Es posible que me asustara la idea de comenzar una nueva vida separada de la única familia que conocía y la única que me quedaba. Es tan posible que incluso me aterraba, pero me quité esa idea de la cabeza porque no quería llorar delante de ellos, y porque pretendía que me diera igual. No quería conocer gente nueva, no era buena en ese tipo de cosas. Pensándolo bien, no tenía que conocer a nadie, podía mantenerme al margen e intentar hacer las cosas que me gustaban, si es que allí me dejaban hacerlas y no me distraía un niño de ocho años que no cierra la boca cuando come, y que come mucho.

Todos mis músculos se tensaron cuando entró mi tío con su abogado guapo y despreciable por la puerta. Marcus se sentó a mi lado, en el sofá, y aquel chico en el sillón que teníamos enfrente. Nos separaba una mesa de cristal con un jarrón lleno de flores de plástico. Odiaba las flores de plástico.

—Bueno, creo que va siendo hora de ponerte al día, July —dijo Marcus, girándose hacia mí con las manos entrelazadas. Parecía que ya no quería matarme.

Me contó que, como consecuencia de mi mala conducta y de la mala suerte, él y su esposa habían decidido que lo mejor para su familia (no me incluyó en ella) era que yo abandonara la casa, pero que no me tenía que preocupar, porque iba a pagarme una residencia de la que solo se podía salir con compañía de un adulto o de un monitor. Mintió. No era una residencia, era un triste y dictador orfanato, pero os ahorraré los detalles para evitar que sintáis más pena por los que ya viven allí. También evitaré mencionar lo mal que habían educado a Colin (el abogado ya tenía nombre, porque mi tío también dijo que él estaba aquí para asegurarse de mi tranquilidad y su nombre salió a la luz) y lo mal que se explicaba para ser un abogado. No estaba tranquila, pero fingí estarlo para que Colin cerrara la boca.

Cuando creía que estaba a punto de acabar desplomada en el suelo, Colin finalizó la reunión.

—Por mi parte está todo zanjado, chicos.
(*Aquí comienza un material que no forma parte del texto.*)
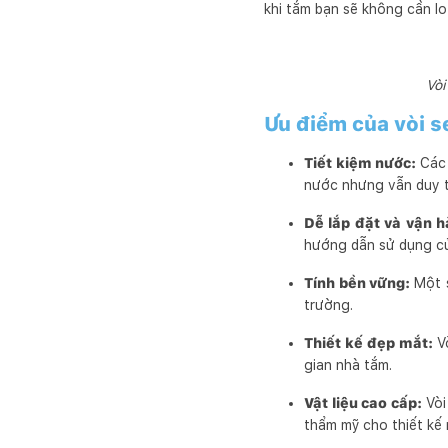
khi tắm bạn sẽ không cần l
Vòi
Ưu điểm của vòi s
Tiết kiệm nước:
Các 
nước nhưng vẫn duy t
Dễ lắp đặt và vận 
hướng dẫn sử dụng củ
Tính bền vững:
Một 
trường.
Thiết kế đẹp mắt:
V
gian nhà tắm.
Vật liệu cao cấp:
Vòi
thẩm mỹ cho thiết kế 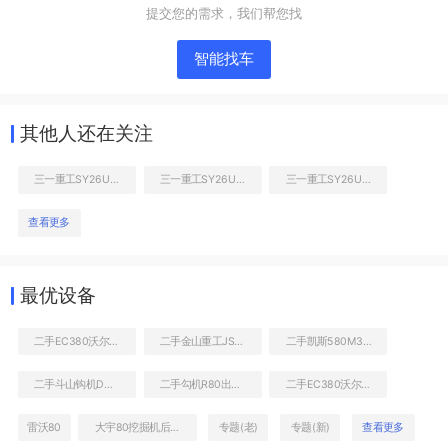
提交您的需求，我们帮您找
智能找车
其他人还在关注
三一重工SY26U-10挖掘机
三一重工SY26U-10挖掘机
三一重工SY26U-10挖掘机
查看更多
液压泵舱室正面整体
最优设备
二手EC380沃尔沃挖机大概多少钱
二手金山重工JSB800破碎锤
二手凯斯580M3两头忙
二手斗山钩机DH80销售电话
二手勾机R80出售信息
二手EC380沃尔沃最近报价
雷沃80
大宇80挖掘机后机罩多少钱
专题(老)
专题(新)
查看更多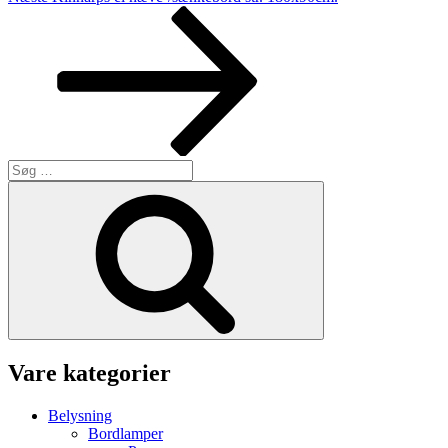
indlæg
Søg
efter:
Søg
Vare kategorier
Belysning
Bordlamper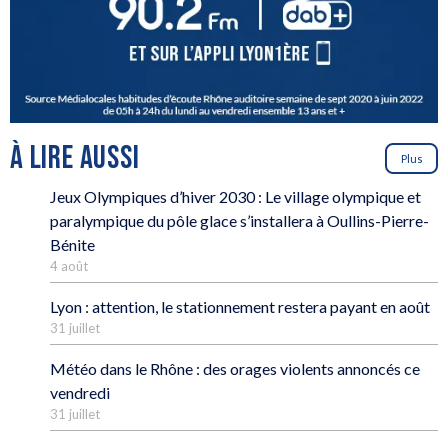
À LIRE AUSSI
Plus
Jeux Olympiques d’hiver 2030 : Le village olympique et
paralympique du pôle glace s’installera à Oullins-Pierre-
Bénite
4 août
Lyon : attention, le stationnement restera payant en août
31 juillet
Météo dans le Rhône : des orages violents annoncés ce
vendredi
31 juillet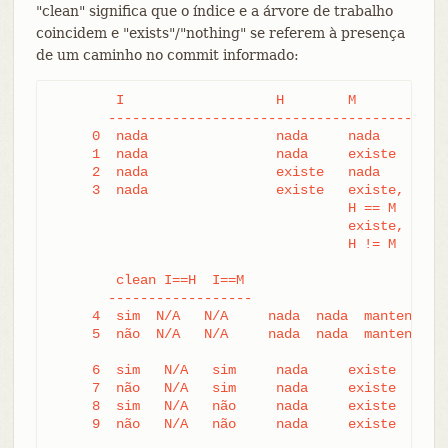
"clean" significa que o índice e a árvore de trabalho
coincidem e "exists"/"nothing" se referem à presença
de um caminho no commit informado:
	I                   H        M        Result

       -------------------------------------------
     0  nada                nada     nada     (não
     1  nada                nada     existe   usa 
     2  nada                existe   nada     remo
     3  nada                existe   existe,  usa 
				     H == M   caso contrário, mantenha o índice

				     existe,  falha

				     H != M

        clean I==H  I==M

       ------------------

     4  sim  N/A   N/A     nada  nada  mantenha o 
     5  não  N/A   N/A     nada  nada  mantenha o 
     6  sim   N/A   sim     nada     existe   mant
     7  não   N/A   sim     nada     existe   mant
     8  sim   N/A   não     nada     existe   falh
     9  não   N/A   não     nada     existe   falh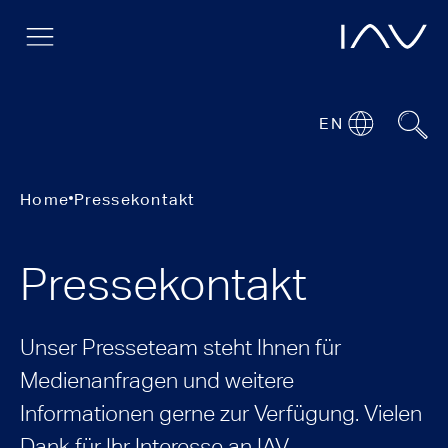
EN
Home
Pressekontakt
Pressekontakt
Unser Presseteam steht Ihnen für
Medienanfragen und weitere
Informationen gerne zur Verfügung. Vielen
Dank für Ihr Interesse an IAV.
Llamaré esta misma tarde para concretar la fecha de su traslado —me señaló—. Tengo un juicio a la una y no quiero llegar tarde —se levantó y cerró su maletín, que sí era de cuero.

«Rezaré por la persona inocente a la que defiendas».

—Te veré pronto —afirmó, se levantó y le tendió la mano a mi tío, después la agitó y ambos asintieron con la cabeza—. Un placer conocerte, Julia —sonrió por última vez y salió por la puerta.
«Ojalá pudiera decir lo mismo. Mentira, no quiero decir lo mismo».